A história do desenhista e pintor autodidata Hercule Florence, que nasceu em Nice, na França, em 1804, desembarcou aos 20 anos no Rio de Janeiro como desenhista da Expedição Langsdorff – de 1825 a 1829 – e viveu em Campinas (SP), foi contada em livro, pela primeira vez, em 1976, numa pesquisa do professor Boris Kossoy, da Escola de Comunicações e Artes (ECA) da USP. Três décadas depois, Kossoy lançou uma edição revista e ampliada pela Editora da USP (Edusp).

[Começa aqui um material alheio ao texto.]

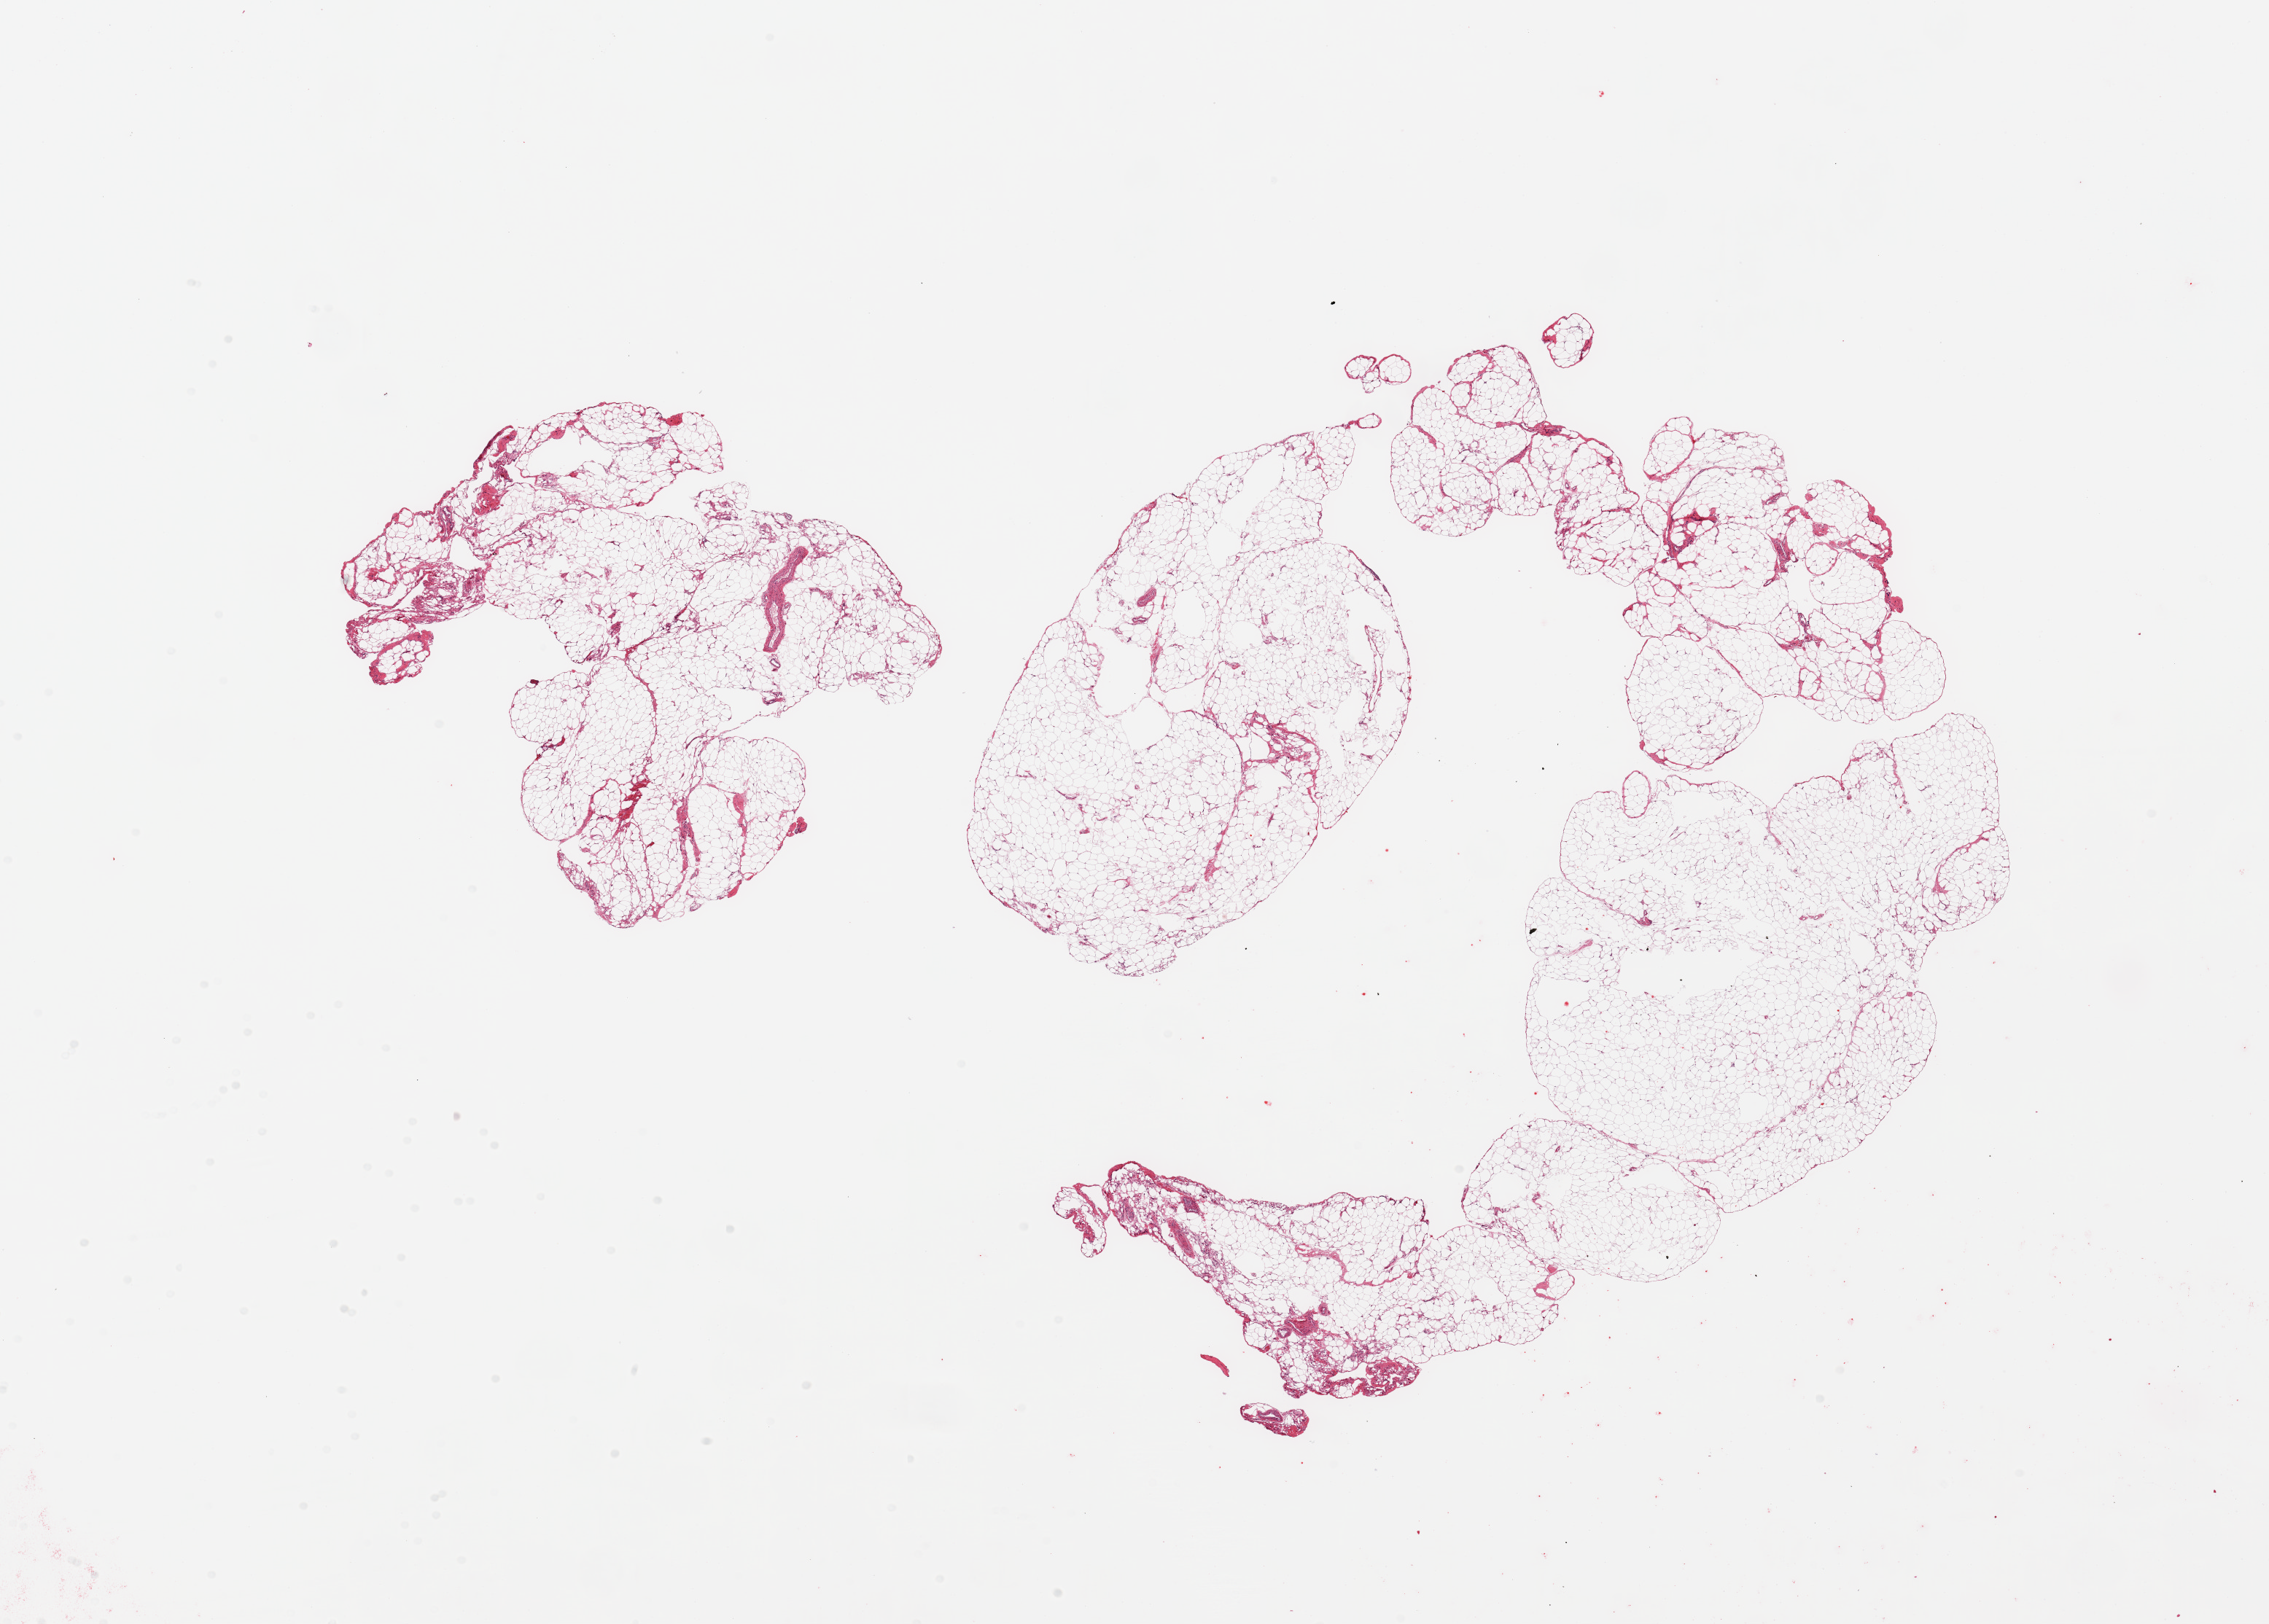
Haematoxylin and eosin whole-slide image — a low-resolution overview of the entire scanned area, about 24.6 x 17.6 mm. PAXgene-fixed, paraffin-embedded tissue. Section of omentum (target tissue). Tissue donor sample.
Review note (as recorded): 2 pieces, 5-10% fascia/vascular elements.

Hercule Florence: A Descoberta Isolada da Fotografia no Brasil passou a ser referência para o reconhecimento internacional do pioneiro do processo fotográfico no século 19. E, neste ano, às vésperas de ser lançada a quarta edição do livro, o Instituto Hercule Florence (IHF) apresenta a trajetória e as obras do artista e inventor na plataforma digital Google Arts & Culture.

Com isso, o instituto está ao lado de mais de 2 mil museus e galerias de todo o mundo. A plataforma disponibiliza 87 obras, além das anotações do pintor observando a paisagem brasileira.

 

O professor Boris Kossoy e Antonio Florence, tetraneto do artista francês, juntos na preservação e difusão da obra de Hercule Florence – Foto: Divulgação

 

O visitante vai navegar com o jovem irrequieto que sonhava com as aventuras de Robinson Crusoe. Vai acompanhar o artista inventor por uma viagem fluvial do Tietê ao Amazonas através das províncias brasileiras. E voltar no tempo para conhecer o Brasil entre 1825 a 1829.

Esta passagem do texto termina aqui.